Additionally, Oracle has introduced "order by" elimination with 10g. Unfortunately, sometimes "order by" is quite useful when dealing with scalar subqueries and thus one may need to use the no_eliminate_oby hint.
There is another hint that can be used to swap the join inputs of a hash join (/*+ use_hash(t3) swap_join_inputs(t3) */). 10g also allows use of the no_swap_join_hint to further fine-tune exactly which table you want to be thrown into memory as the "first" table.
Section 4: Advanced Features
The MIN/MAX optimization that we talked about earlier has another nice little feature. It is not a filter predicate, but rather an access predicate, meaning it gets exactly the one little piece of data that it wants and nothing else.
Have to watch query plans. If you expect an optimal subquery but see a filter operation for it, you may want to re-evaluate it.
Remote operations are quite an interesting phenonemon when it comes to query plans. Although remote statistics are fetched, they are not fully used when generating a query plan. For instance, a 3-table join may be ordered such that a remote table is joined to a local table, which is then joined to a remote table. How much sense does that make? In most cases, the query will perform better if remote operations are done in as large a chunk as possible (and reasonable), instead of making many small trips back and forth.
Parallel operations are quite unique. Contrary to popular belief, they are not always a good thing.
Parallel query is designed to be brutal and inefficient.
I believe Jonathan said this because the idea of parallel query is to use up more resources (ie, more CPU) than a serial query would. In fact, it attempts to max out the CPU in an attempt to get the query done as fast as possible. I think he even said that parallel query should never be used in an OLTP database, but I did not write that down, so I could be wrong about that.
Anyway, parallel query has to be carefully tuned, for it is far too easy to thrash your system. Looking at an explain plan and trace files, we have to be careful about what we find. The infamous "idle" waits associated with parallel operations may indicate problems, or the may not, it depends on where they are happening. If an explain plan shows many P->P (parallel to parallel) operations, that could easily be a source of contention. Much better to have PCWP (forgot to write the definition) operations. In the case of a HASH join, you do not want to broadcase a large table to all the parallel query slaves; instaed, broadcast the small one (for memory) and read from the disk directly for the larger table (and joined locally). For nested loops, it is better to join and aggregate smaller chunks at a time, thus reducing "an entire layer of slaves".
Near the end, I had trouble keeping up with my notes (both because my butt was sore from the hard chair, getting tired, and being overwhelmed with so much information). We moved on to partitioned queries, and talked about the benefits of being careful when designed partitions and how to take advantage of parallel query. To fully realize the potential of partition-wise joins, it is best to partition early in the plan so that correllated, similar work can be parallelized.

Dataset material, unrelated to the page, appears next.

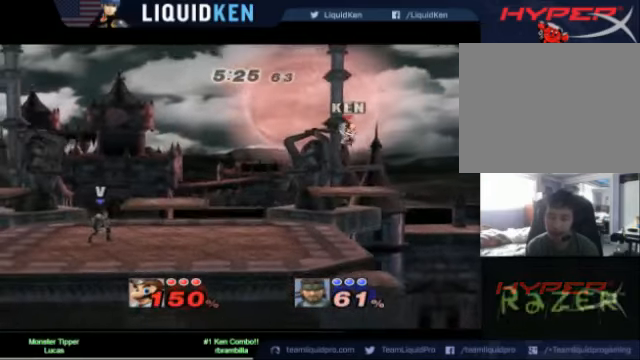
Gameplay with a controller (Nintendo layout); each line is a JSON object with the inputs held at the frame after it (dt_ms = milliseconds from this image to that frame). "events" lists button and stick changes between this image and that frame as [ms after this image, input, new state], when the widget could be followed in between. Not read: L3 R3.
{"dt_ms": 480, "buttons": [], "left_stick": "left", "right_stick": "center", "events": [[40, "B", "down"], [120, "B", "up"], [280, "left_stick", "left"]]}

On a slightly off-topic of partition statistics, Jonathan mentioned:
You ought to be faking your statistics. Sometimes.
Especially true since subpartition statistics are not dealt with properly at all.
And finally, if you see a "PX SEND BROADCAST" in your query plan, that automatically means you are not doing any partition-wise joins. They are mutually exclusive.
One last quote from Jonathan Lewis:
You stop getting luckyIn reference to performance problems that happen all the sudden even though "nothing changes"